Task instructions: Pick out every line in the listing below that contains the word "moins", and copy each one.

(Transcribed page text)

-- Opening Marker --

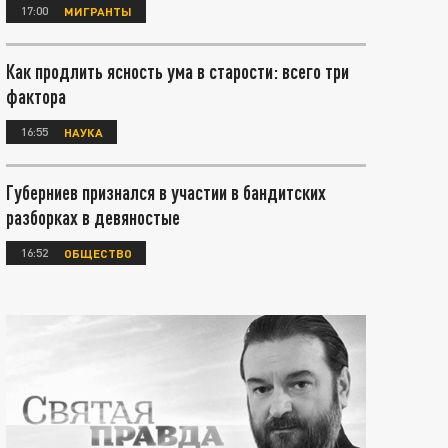
17:00
МИГРАНТЫ
Как продлить ясность ума в старости: всего три
фактора
16:55
НАУКА
Губерниев признался в участии в бандитских
разборках в девяностые
16:52
ОБЩЕСТВО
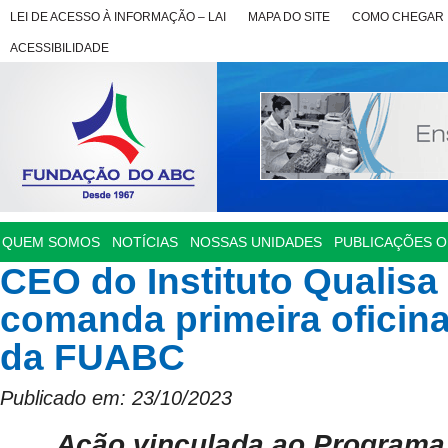
LEI DE ACESSO À INFORMAÇÃO – LAI
MAPA DO SITE
COMO CHEGAR
ACESSIBILIDADE
QUEM SOMOS
NOTÍCIAS
NOSSAS UNIDADES
PUBLICAÇÕES OF
CEO do Instituto Qualisa
comanda primeira oficin
da FUABC
Publicado em: 23/10/2023
Ação vinculada ao Programa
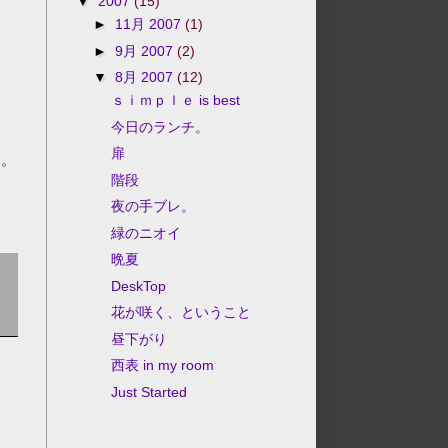
▼
2007
(15)
►
11月 2007
(1)
►
9月 2007
(2)
▼
8月 2007
(12)
ｓｉｍｐｌｅ is best
今日のランチ。
扉
中。
階段
夜の手ブレ。
緑のニオイ
晩夏
DeskTop
花が咲く、ということ
昼下がり
西表 in my room
Just Started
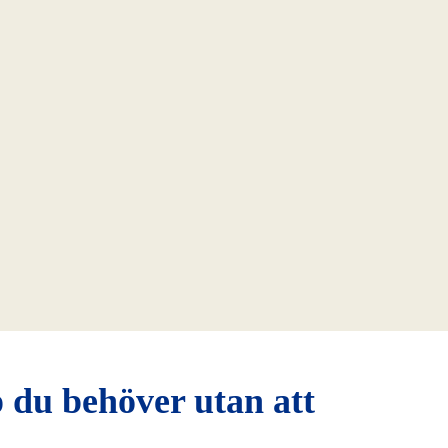
 du behöver utan att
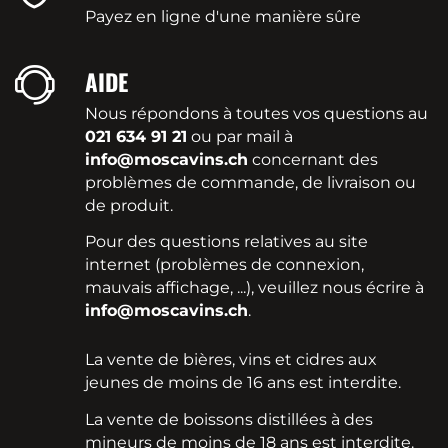
Payez en ligne d'une manière sûre
AIDE
Nous répondons à toutes vos questions au
021 634 91 21
ou par mail à
info@moscavins.ch
concernant des
problèmes de commande, de livraison ou
de produit.
Pour des questions relatives au site
internet (problèmes de connexion,
mauvais affichage, ...), veuillez nous écrire à
info@moscavins.ch
.
La vente de bières, vins et cidres aux
jeunes de moins de 16 ans est interdite.
La vente de boissons distillées à des
mineurs de moins de 18 ans est interdite.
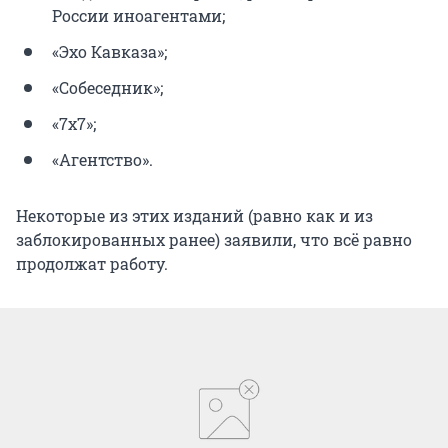
России иноагентами;
«Эхо Кавказа»;
«Собеседник»;
«7x7»;
«Агентство».
Некоторые из этих изданий (равно как и из
заблокированных ранее) заявили, что всё равно
продолжат работу.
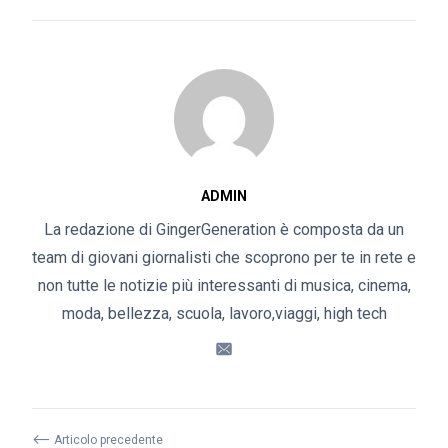
ADMIN
La redazione di GingerGeneration è composta da un
team di giovani giornalisti che scoprono per te in rete e
non tutte le notizie più interessanti di musica, cinema,
moda, bellezza, scuola, lavoro,viaggi, high tech
⟵
Articolo precedente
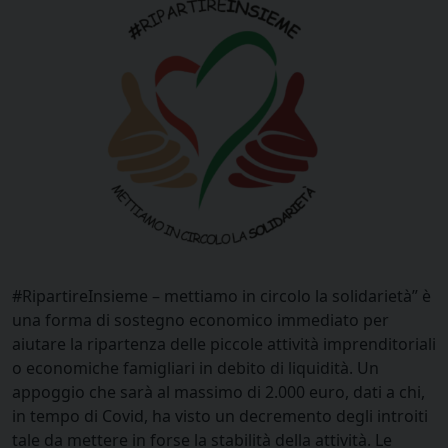
#RipartireInsieme – mettiamo in circolo la solidarietà” è
una forma di sostegno economico immediato per
aiutare la ripartenza delle piccole attività imprenditoriali
o economiche famigliari in debito di liquidità. Un
appoggio che sarà al massimo di 2.000 euro, dati a chi,
in tempo di Covid, ha visto un decremento degli introiti
tale da mettere in forse la stabilità della attività. Le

-- Closing Marker --

Reply to the task:
jeunes de moins de 16 ans est interdite.
mineurs de moins de 18 ans est interdite.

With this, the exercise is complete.